## ABOUT THIS TASK
Write out, word for word, the part of the listing below that opens with the line containing "46: (1327, 117)" and closes with the line containing "55: (1378, 118)", keeping both of those lines and adding no others.

====== STORED DATA

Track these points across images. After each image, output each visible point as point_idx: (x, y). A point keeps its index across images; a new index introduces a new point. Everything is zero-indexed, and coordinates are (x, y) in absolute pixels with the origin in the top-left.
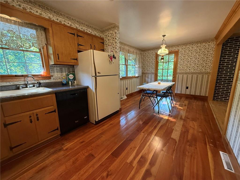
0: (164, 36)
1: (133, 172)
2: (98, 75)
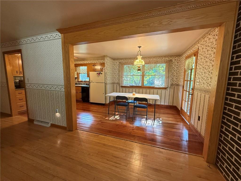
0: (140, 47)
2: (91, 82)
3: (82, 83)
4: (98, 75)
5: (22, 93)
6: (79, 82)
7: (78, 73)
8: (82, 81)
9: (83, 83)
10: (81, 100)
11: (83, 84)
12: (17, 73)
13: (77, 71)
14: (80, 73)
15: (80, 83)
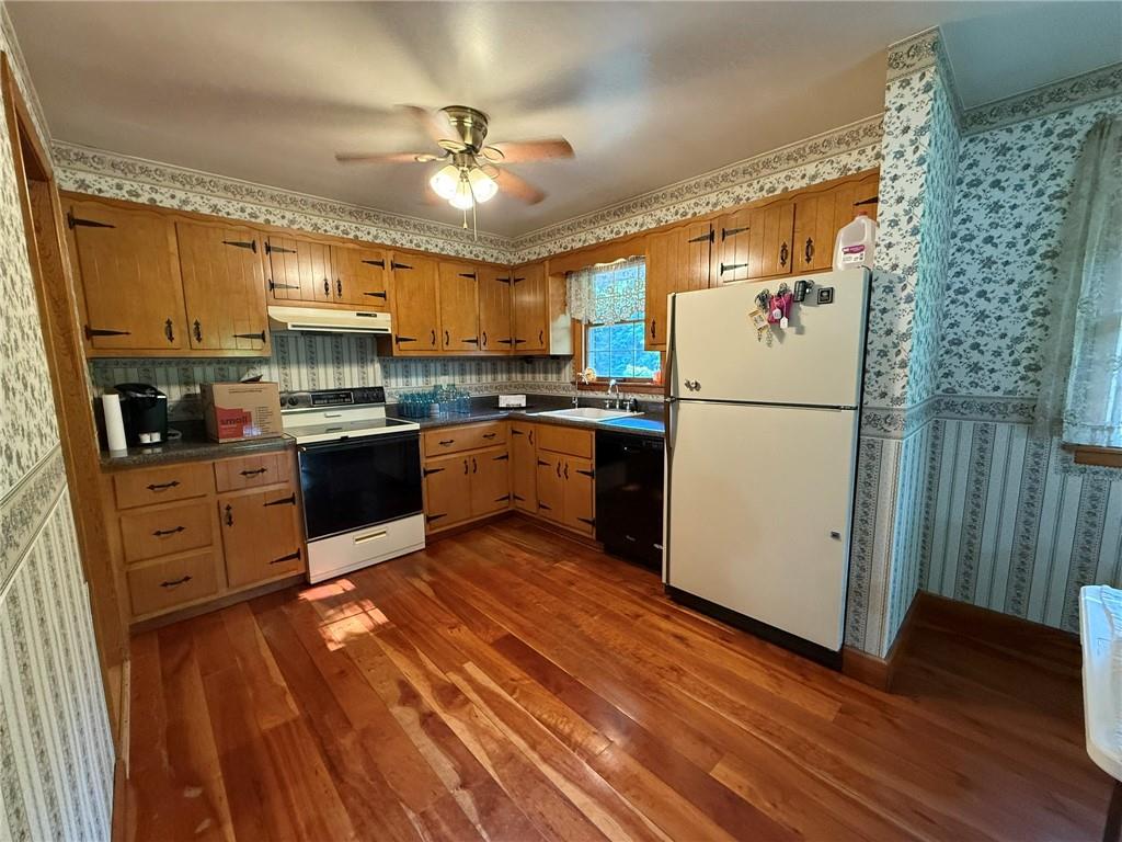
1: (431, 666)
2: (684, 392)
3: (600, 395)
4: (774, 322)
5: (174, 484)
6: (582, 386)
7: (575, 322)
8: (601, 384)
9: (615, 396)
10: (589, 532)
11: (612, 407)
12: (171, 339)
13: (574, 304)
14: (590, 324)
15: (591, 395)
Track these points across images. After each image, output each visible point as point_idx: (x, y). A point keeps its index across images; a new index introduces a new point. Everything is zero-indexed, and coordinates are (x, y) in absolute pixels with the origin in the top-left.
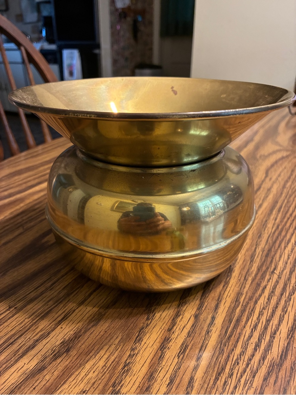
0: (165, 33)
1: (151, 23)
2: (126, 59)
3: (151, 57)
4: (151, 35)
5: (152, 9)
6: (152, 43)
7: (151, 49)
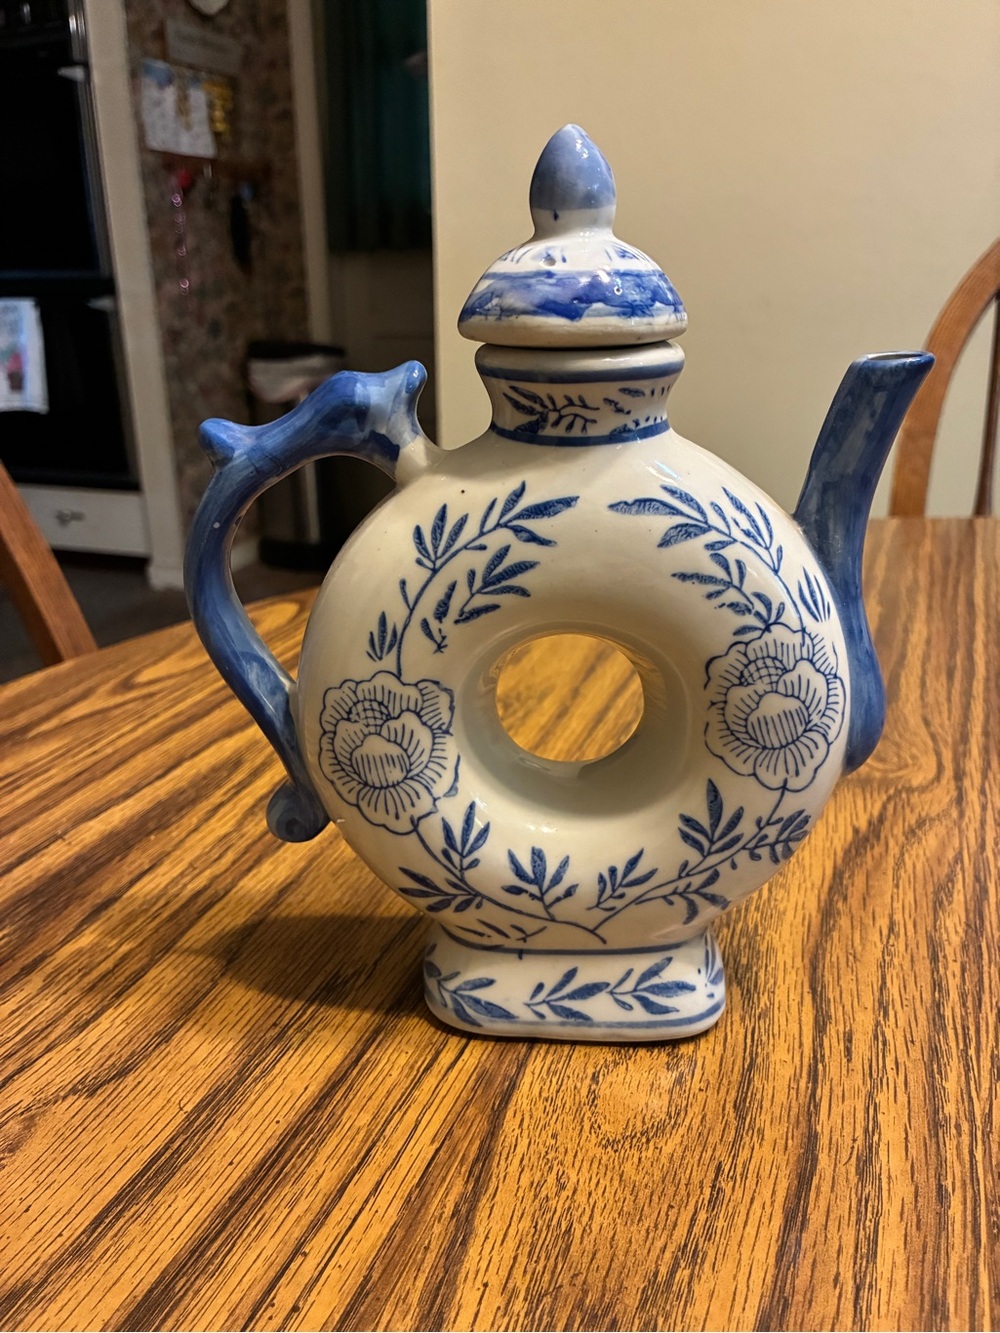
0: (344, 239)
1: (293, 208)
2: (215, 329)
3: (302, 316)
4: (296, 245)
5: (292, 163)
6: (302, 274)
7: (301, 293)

============
====== STORED DATA

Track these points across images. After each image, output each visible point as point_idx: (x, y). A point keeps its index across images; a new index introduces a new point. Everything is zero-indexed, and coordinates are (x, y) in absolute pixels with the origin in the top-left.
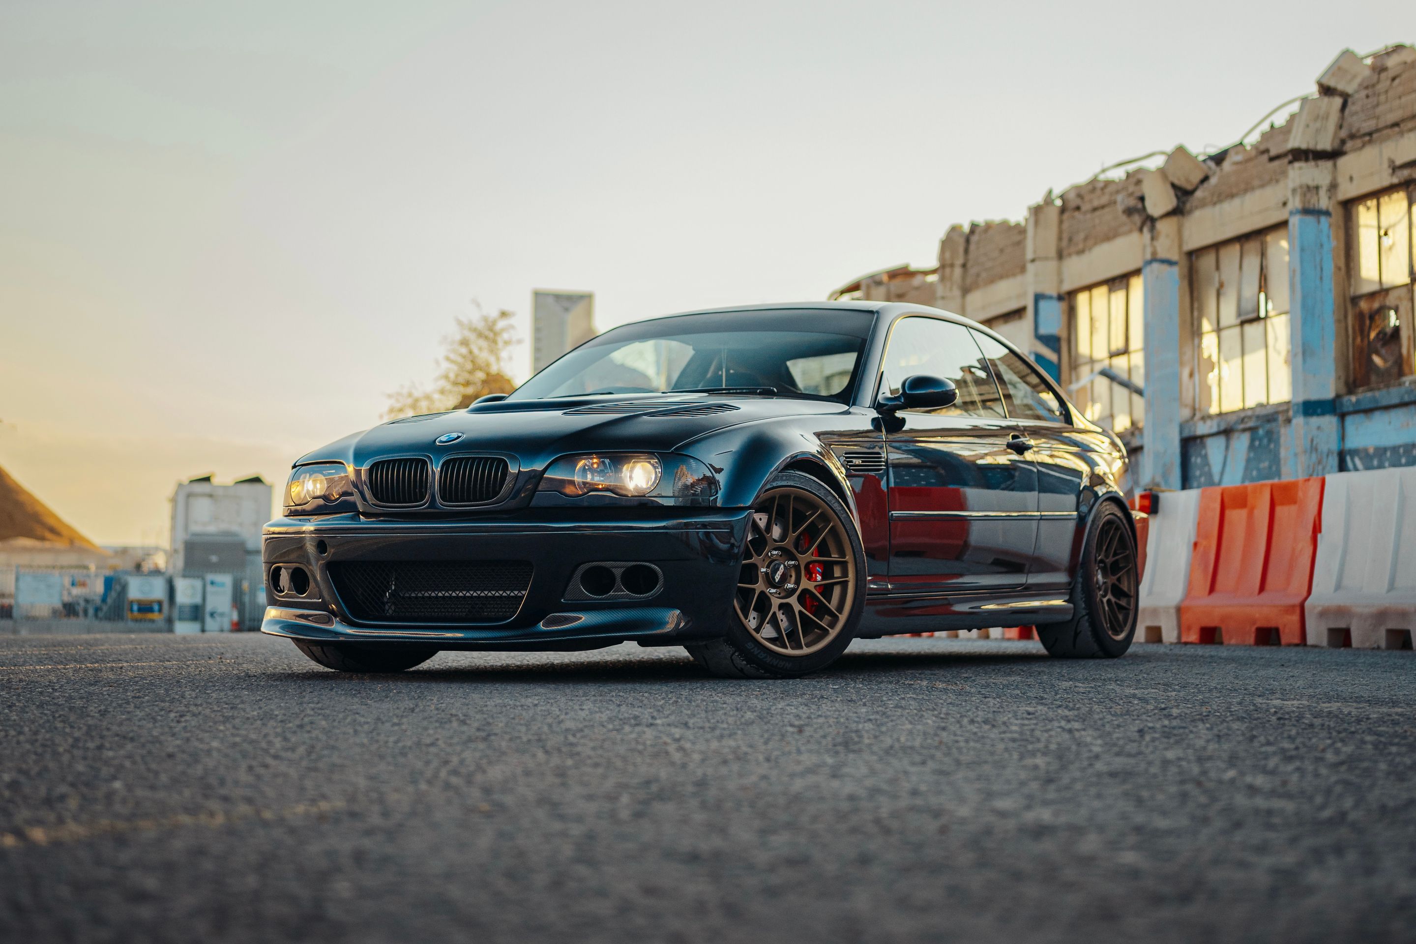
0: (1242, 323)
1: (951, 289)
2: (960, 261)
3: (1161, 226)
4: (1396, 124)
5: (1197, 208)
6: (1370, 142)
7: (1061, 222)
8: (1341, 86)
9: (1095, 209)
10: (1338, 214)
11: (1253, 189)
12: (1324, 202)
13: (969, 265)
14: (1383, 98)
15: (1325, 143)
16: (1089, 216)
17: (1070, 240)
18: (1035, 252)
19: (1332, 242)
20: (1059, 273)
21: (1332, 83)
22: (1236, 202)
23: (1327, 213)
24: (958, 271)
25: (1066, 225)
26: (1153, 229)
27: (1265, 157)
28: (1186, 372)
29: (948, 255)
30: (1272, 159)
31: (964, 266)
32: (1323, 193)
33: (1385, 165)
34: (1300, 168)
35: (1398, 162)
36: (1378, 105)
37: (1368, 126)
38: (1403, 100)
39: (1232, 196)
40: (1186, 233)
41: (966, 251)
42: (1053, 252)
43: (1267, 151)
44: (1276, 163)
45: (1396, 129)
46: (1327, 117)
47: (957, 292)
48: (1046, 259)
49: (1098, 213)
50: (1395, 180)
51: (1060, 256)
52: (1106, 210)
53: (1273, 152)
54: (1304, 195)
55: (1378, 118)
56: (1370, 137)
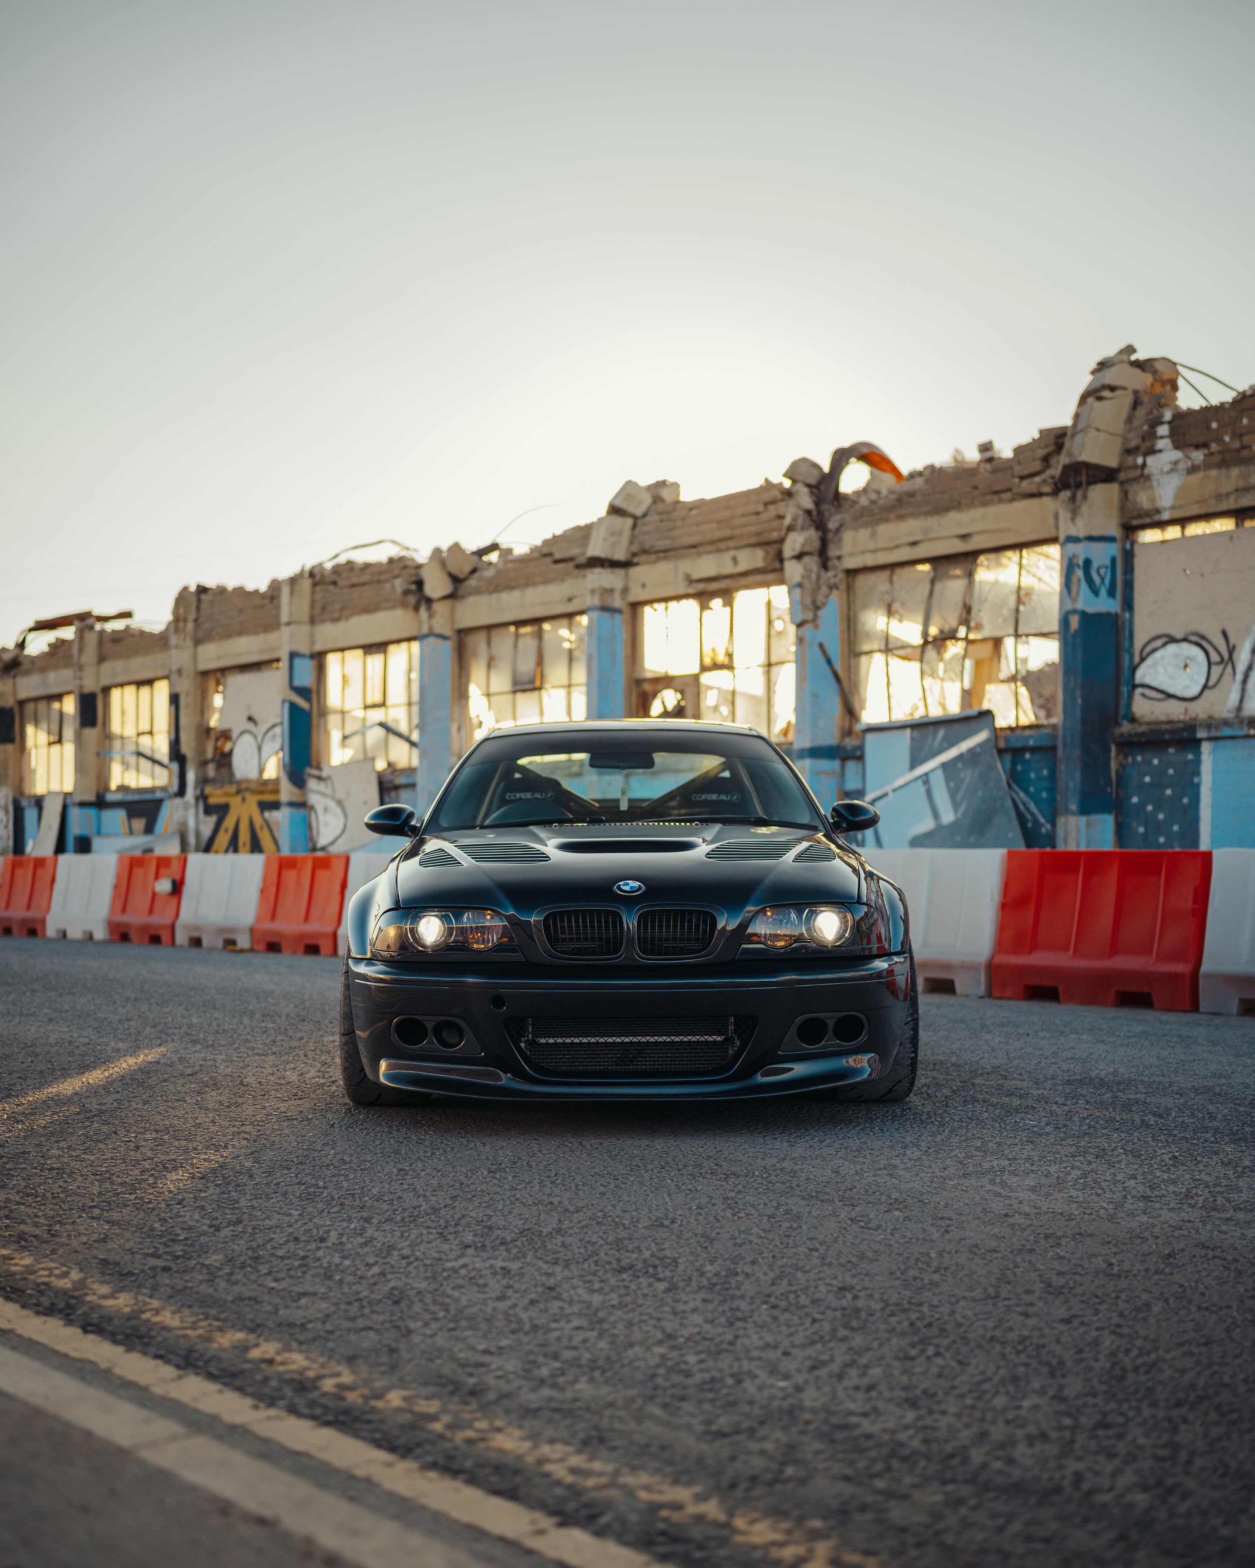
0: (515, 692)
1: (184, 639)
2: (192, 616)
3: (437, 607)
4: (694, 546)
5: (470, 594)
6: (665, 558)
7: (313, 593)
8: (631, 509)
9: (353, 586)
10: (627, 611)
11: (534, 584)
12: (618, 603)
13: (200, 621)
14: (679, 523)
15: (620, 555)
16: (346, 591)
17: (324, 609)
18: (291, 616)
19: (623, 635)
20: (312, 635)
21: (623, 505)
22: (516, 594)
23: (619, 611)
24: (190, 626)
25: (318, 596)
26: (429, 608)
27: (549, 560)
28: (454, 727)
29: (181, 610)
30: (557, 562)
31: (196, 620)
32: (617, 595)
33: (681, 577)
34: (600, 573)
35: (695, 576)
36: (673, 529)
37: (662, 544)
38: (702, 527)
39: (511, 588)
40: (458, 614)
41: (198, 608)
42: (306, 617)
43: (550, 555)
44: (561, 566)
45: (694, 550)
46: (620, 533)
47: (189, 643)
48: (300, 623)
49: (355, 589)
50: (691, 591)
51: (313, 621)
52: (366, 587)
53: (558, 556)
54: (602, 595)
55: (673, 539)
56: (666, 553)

============

## ANSWER TO THE PROBLEM
46: (1327, 117)
47: (957, 292)
48: (1046, 259)
49: (1098, 213)
50: (1395, 180)
51: (1060, 256)
52: (1106, 210)
53: (1273, 152)
54: (1304, 195)
55: (1378, 118)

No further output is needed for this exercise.